A robot arm that detects a pen using a camera and autonomously grasps it with accurate positioning.
This project implements a vision-guided grasping system for a robotic arm that autonomously detects and grasps a pen using an RGB-D camera. The objective was to build a complete perception-to-action pipeline that converts raw camera data into executable robot motion, enabling the robot to locate and grasp a pen without manual alignment or human intervention.
The task was intentionally constrained to a known object type and workspace, allowing the system to emphasize robustness, accuracy, and correct geometric reasoning rather than general-purpose object recognition.
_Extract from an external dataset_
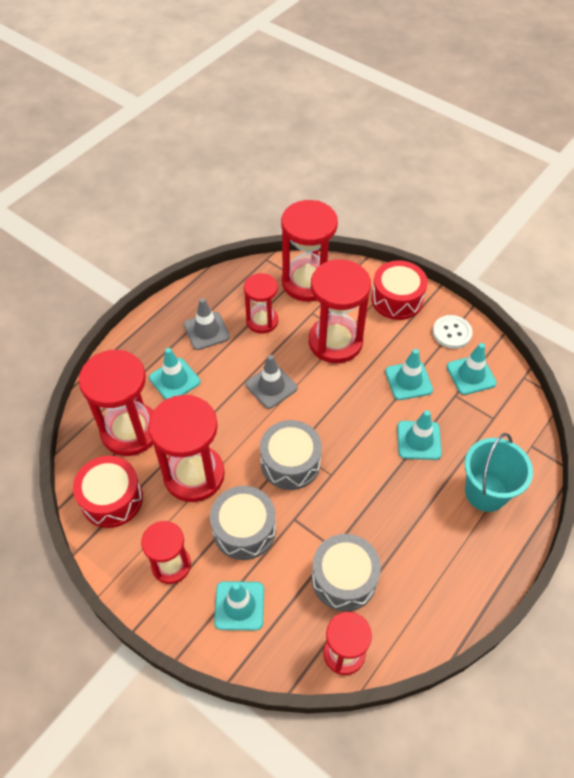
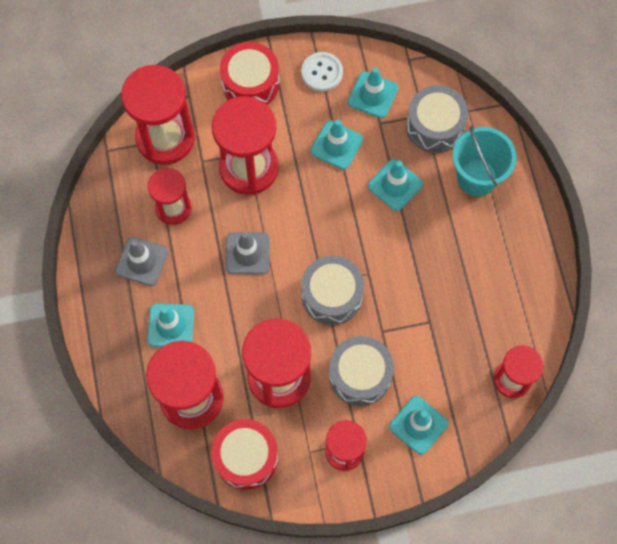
camera: 50 degrees left, 15 degrees up
(344, 578) = (459, 334): grey drum -> grey drum (435, 126)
Perception was implemented using classical computer vision techniques. Since the target object was a purple pen, the RGB image was converted to the HSV color space and color thresholding was applied to segment purple regions from the background. Depth data from the RealSense camera was used to remove background pixels beyond a fixed range, improving robustness under clutter and lighting variation.
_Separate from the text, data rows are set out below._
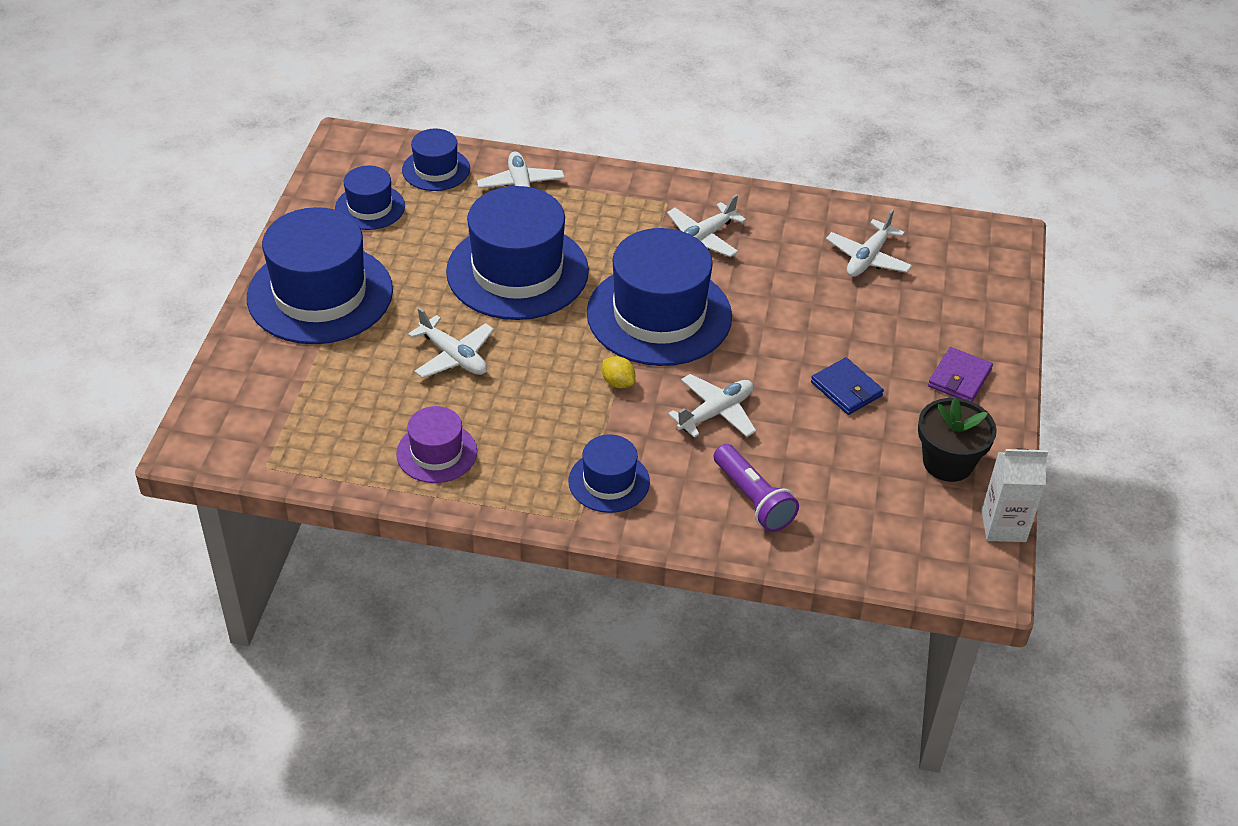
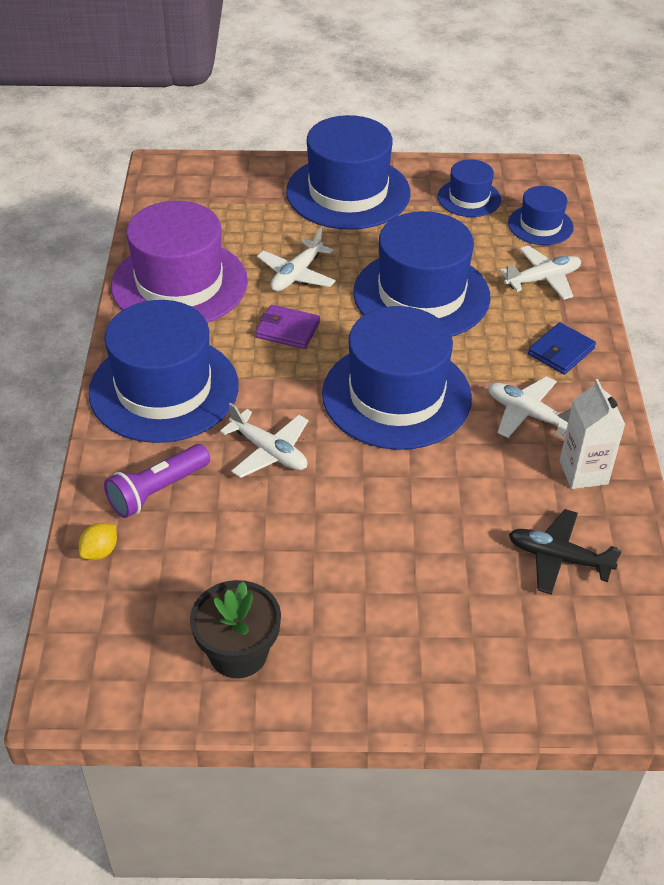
camera: 80 degrees right, 0 degrees up
(436, 453) = (179, 284): purple hat -> purple hat, size x1.97
(609, 481) = (164, 389): blue hat -> blue hat, size x1.97
(618, 382) = (292, 379): yellow lemon -> yellow lemon (100, 552)
(846, 389) = (331, 553): blue wallet -> blue wallet (561, 351)
(868, 258) = (558, 558): white plane -> black plane
(959, 378) = (379, 659): purple wallet -> purple wallet (287, 330)
(1003, 526) = (148, 711): white carton -> white carton (583, 472)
Contours were extracted from the segmented mask, and the most relevant contour was selected based on geometric properties. From this contour, the pen’s image-space centroid and orientation were estimated. The centroid pixel was aligned with the depth image, and the corresponding depth value was used to deproject the pixel into a 3D point in the camera coordinate frame using the camera intrinsics. To reduce sensor noise, multiple measurements were collected over a short time window and averaged.
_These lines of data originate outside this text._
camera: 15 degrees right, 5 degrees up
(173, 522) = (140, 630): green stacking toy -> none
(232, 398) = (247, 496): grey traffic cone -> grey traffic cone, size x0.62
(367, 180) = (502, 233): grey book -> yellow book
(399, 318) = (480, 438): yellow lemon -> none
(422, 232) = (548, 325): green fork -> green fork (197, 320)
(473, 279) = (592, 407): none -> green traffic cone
The 3D pen position estimated in the camera frame was transformed into the robot base frame using a precomputed camera-to-robot extrinsic calibration. This calibration was represented as a rigid-body transform consisting of a rotation matrix (R) and translation vector (t), applied directly as:
Probot = R · Pcamera + t
A small tool offset was then added to account for the physical geometry of the gripper.
Once the target position was expressed in the robot frame, the PincherX 100 arm was controlled using direct API commands. The robot moved to a hover pose above the pen, descended to the grasp location, closed the gripper, lifted the object to verify a successful grasp, and returned to a safe pose. This demonstrated a complete vision-driven manipulation pipeline operating under real sensor noise and hardware constraints.